Bertrand Cantat a entamé début mars une tournée dans différentes villes de France. Il sera ainsi le 7 mars à Strasbourg. Osez le Féminisme ! se mobilise et organise sa propre tournée d’actions féministes pour interpeller le public sur l’impunité des agresseurs.

Rendre ainsi hommage à un assassin protège d’autres agresseurs, nourrit une amnésie coupable et couvre de mépris les femmes et leurs droits. Nous nous mobiliserons donc pour que nos messages pour l’égalité et la fin des violences soient entendus, plus forts.

Les hommes coupables de féminicides sont généralement excusés par les médias, nous l’avons encore vu avec le meurtre d’Alexia Daval. Trop souvent les violences sont euphémisées et la responsabilité du crime portée sur la victime. Cela a été et est encore le cas pour Bertrand Cantat, qui a assassiné à coup de poings Marie Trintignant, et poussé au suicide Kristina Rady.

Nous rappelons et dénonçons donc l’acceptation sociale des féminicides. Ces meurtres sexistes participent de la construction de rapports femmes/hommes inégalitaires tout autant qu’ils sont le résultat d’un continuum de violences patriarcales. Ces violences sont largement impunies, et même tolérées.

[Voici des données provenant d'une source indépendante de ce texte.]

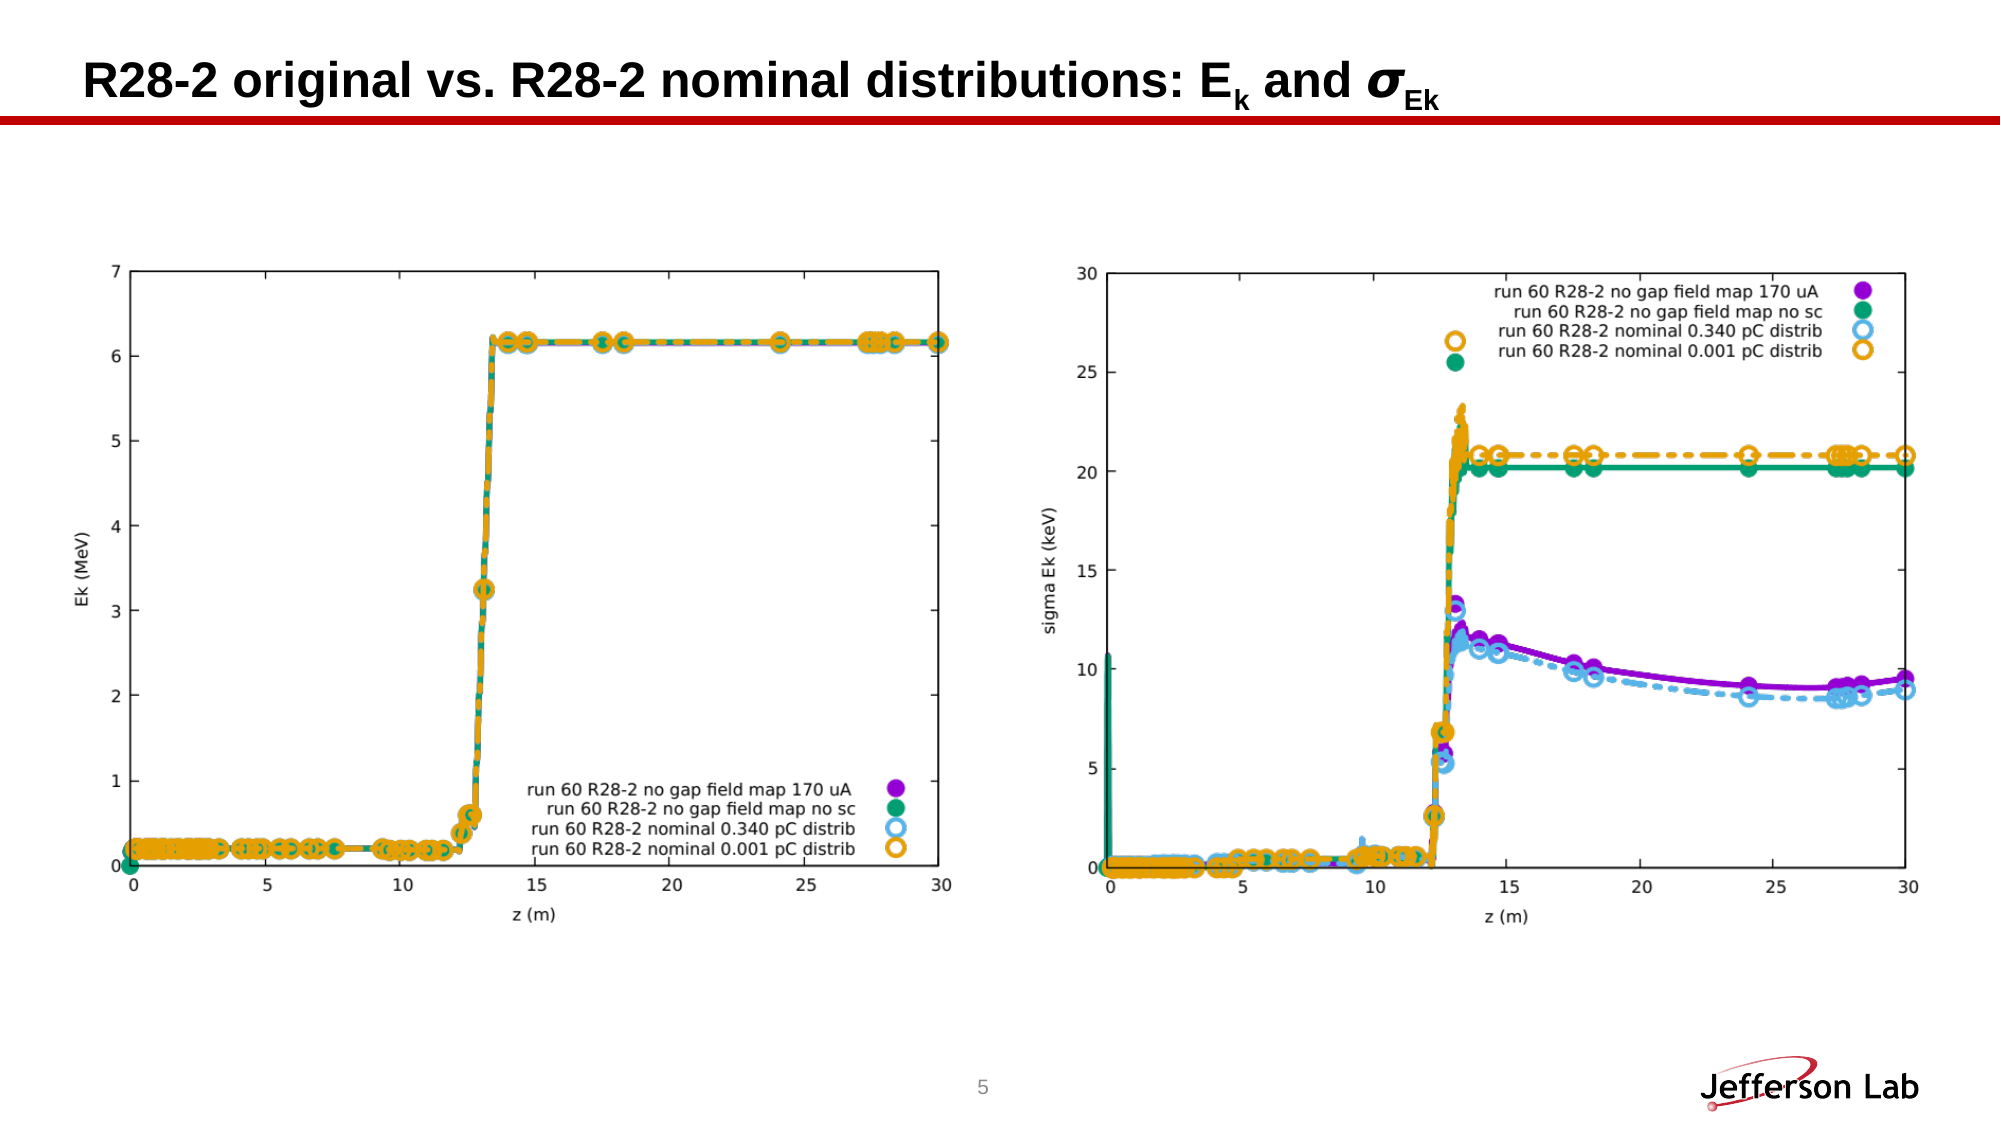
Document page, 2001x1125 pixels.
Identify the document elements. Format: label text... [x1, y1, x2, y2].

picture [1033, 253, 1934, 929]
picture [66, 251, 967, 927]
title R28-2 original vs. R28-2 nominal distributions: Ek and 𝞼Ek [67, 39, 1919, 120]
picture [1698, 1047, 1933, 1124]
slide_number 5 [924, 1060, 1042, 1111]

Leur acceptation est d’autant plus forte quand les agresseurs sont des artistes ou des hommes de pouvoir.

Nous analysons l’absurdité de l’injonction qui nous est faite de dissocier l’homme de l’artiste : les talents de certains ne peuvent atténuer la gravité des violences contre les autres. Le tour de chant de Bertrand Cantat mérite peut-être d’être célébré, mais savoir qu’il a été de ces hommes qui chaque année massacrent des femmes, devrait nous prémunir de l’aduler. Loin de réclamer la censure ou l’interdiction, Osez le Féminisme ! rappelle les faits. Bertrand Cantat a tué. Et en effet cette réalité doit déranger.

Nous sommes du côté de celles qui ne sont jamais entendues ni reconnues. Se servir de sa notoriété pour faire accepter ses crimes est une des stratégies récurrentes des agresseurs. Cantat sait très bien profiter de son statut pour légitimer sa présence médiatique. Se pose la question de la responsabilité de ceux qui participent à la programmation de ses concerts et qui le soutiennent. 

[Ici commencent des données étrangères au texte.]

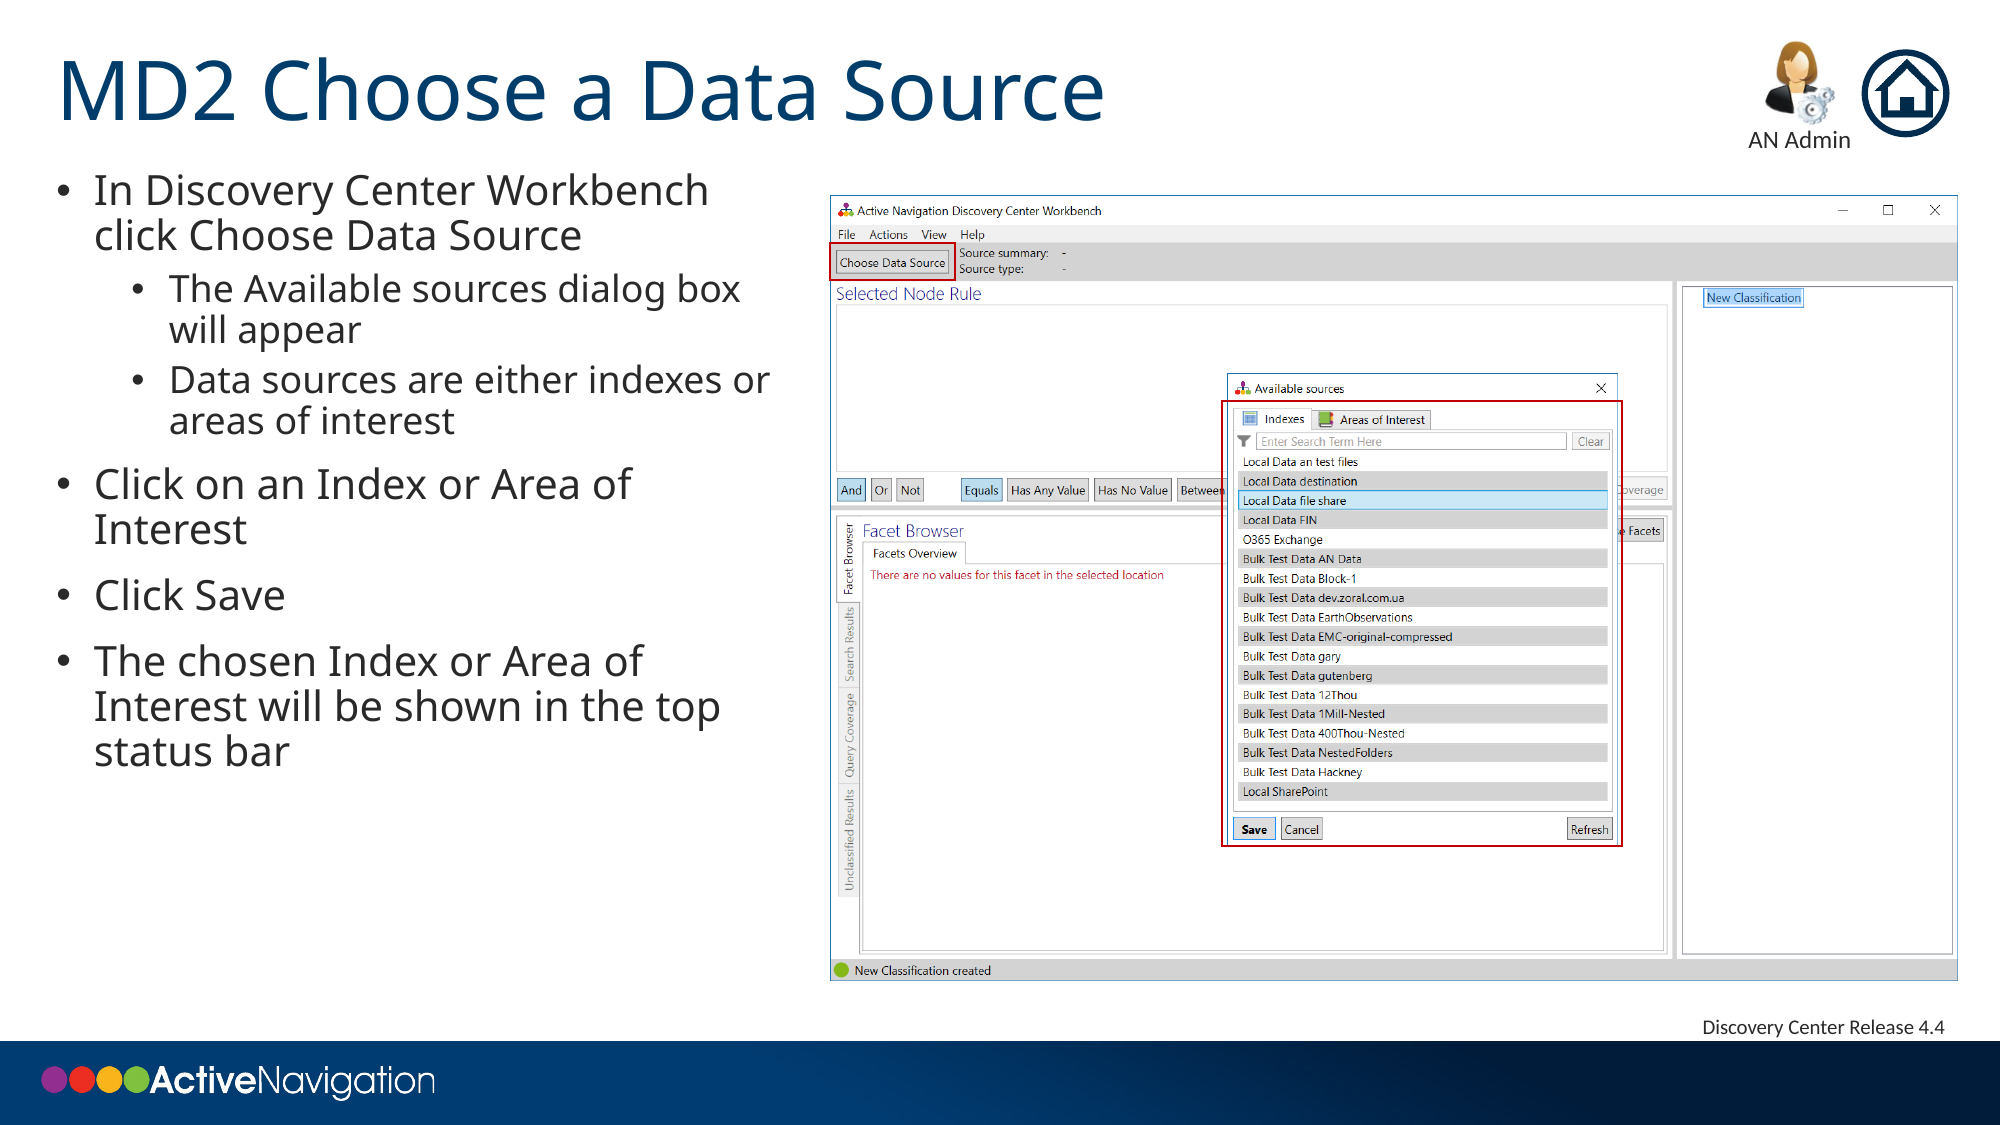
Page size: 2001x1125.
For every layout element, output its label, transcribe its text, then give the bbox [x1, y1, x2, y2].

picture [1764, 40, 1836, 126]
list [830, 195, 1958, 981]
title MD2 Choose a Data Source [41, 41, 1625, 146]
list In Discovery Center Workbench click Choose Data Source The Available sources dialog box will appear Data sources are either indexes or areas of interest Click on an Index or Area of Interest Click Save The chosen Index or Area of Interest will be shown in the top status bar [41, 162, 810, 1014]
picture [0, 1041, 2000, 1125]
picture [1227, 373, 1618, 846]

Le message envoyé est clair, il s’agit d’un mépris total et sinistre de la mémoire des victimes de Cantat, et de toutes les femmes victimes de violences. Considérant que ce qu’elles vivent – jusqu’au féminicide – ne saurait être plus important que l’art, ils protègent des agresseurs. Pourtant ce sont toutes les femmes qui sont en danger. Tant que les violences masculines ne seront pas éradiquées, nous ne serons pas libres.

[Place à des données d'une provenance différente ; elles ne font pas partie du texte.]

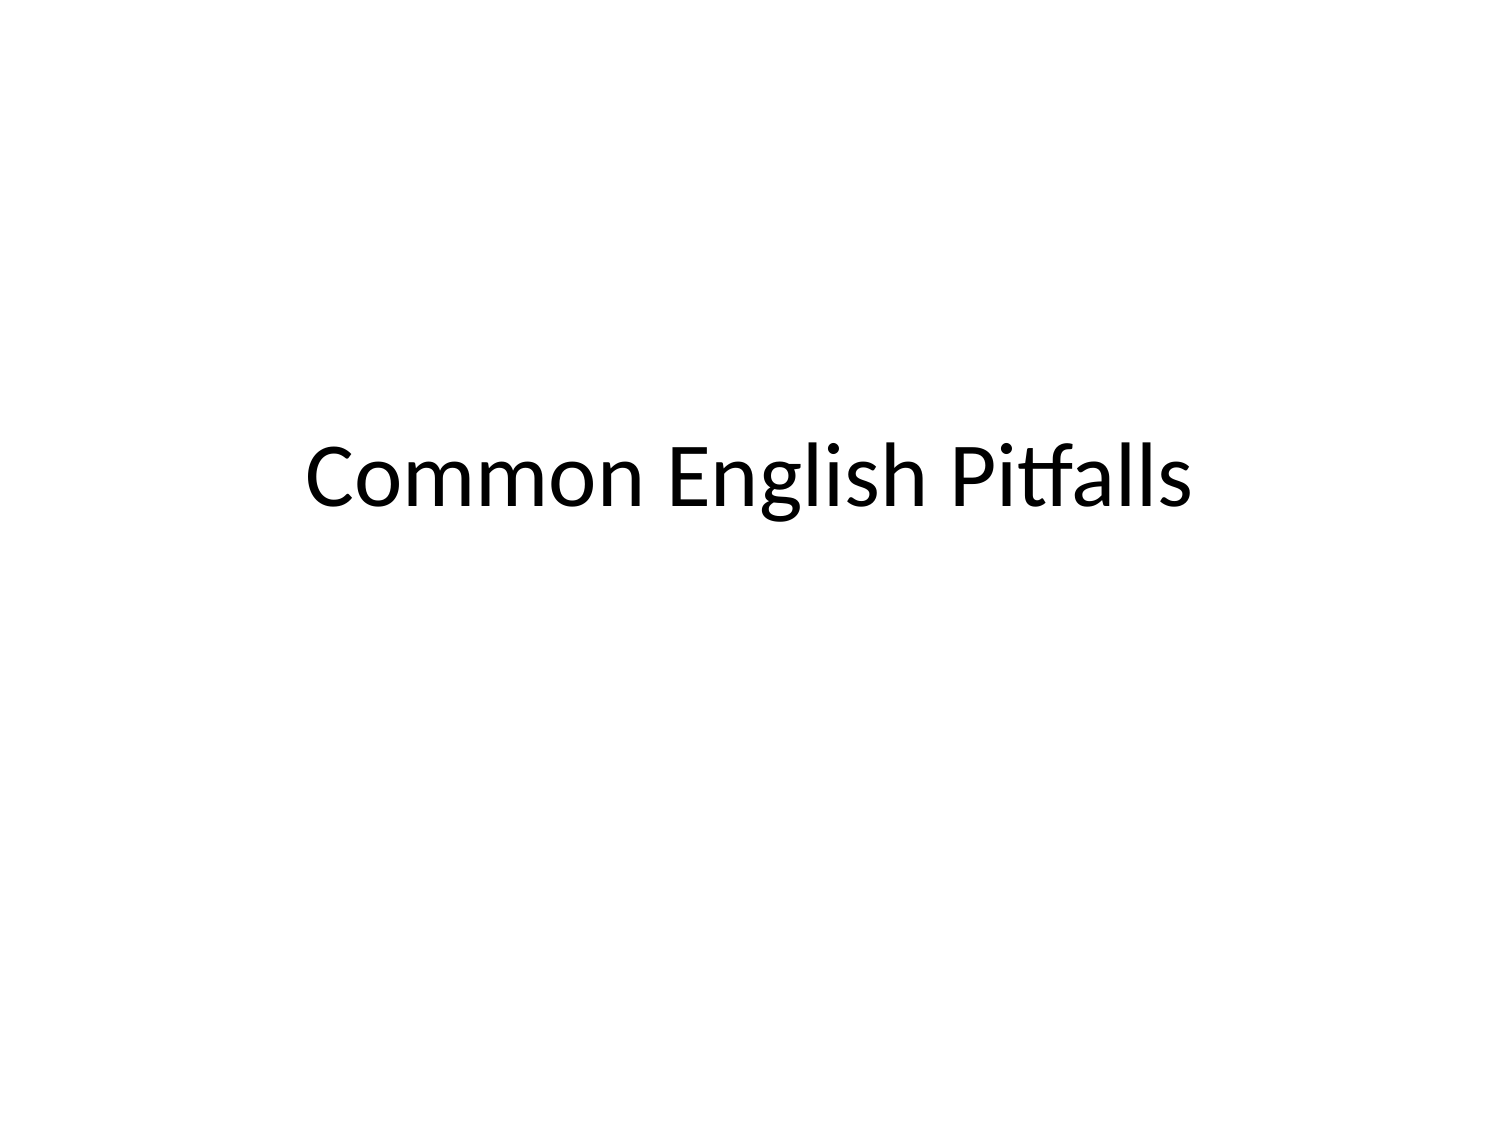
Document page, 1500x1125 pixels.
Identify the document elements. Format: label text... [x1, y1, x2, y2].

title Common English Pitfalls [112, 349, 1388, 591]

C’est pourquoi l’antenne d’Osez le Féminisme 67 se mobilise pour confronter chacun.e à ses contradictions. La réalité des violences contre les femmes peut-elle vraiment être oubliée au profit de goûts musicaux ?

L’ensemble du réseau Osez le Féminisme appelle à un rassemblement qui sera organisé le 30 mai à Paris, lors du dernier concert prévu de Bertrand Cantat. Notre objectif est que ce rassemblement n’ait jamais lieu, mais que la mobilisation du public fasse enfin comprendre aux responsables de cette tournée que la célébration d’un agresseur ne peut plus être au programme. Time’s up!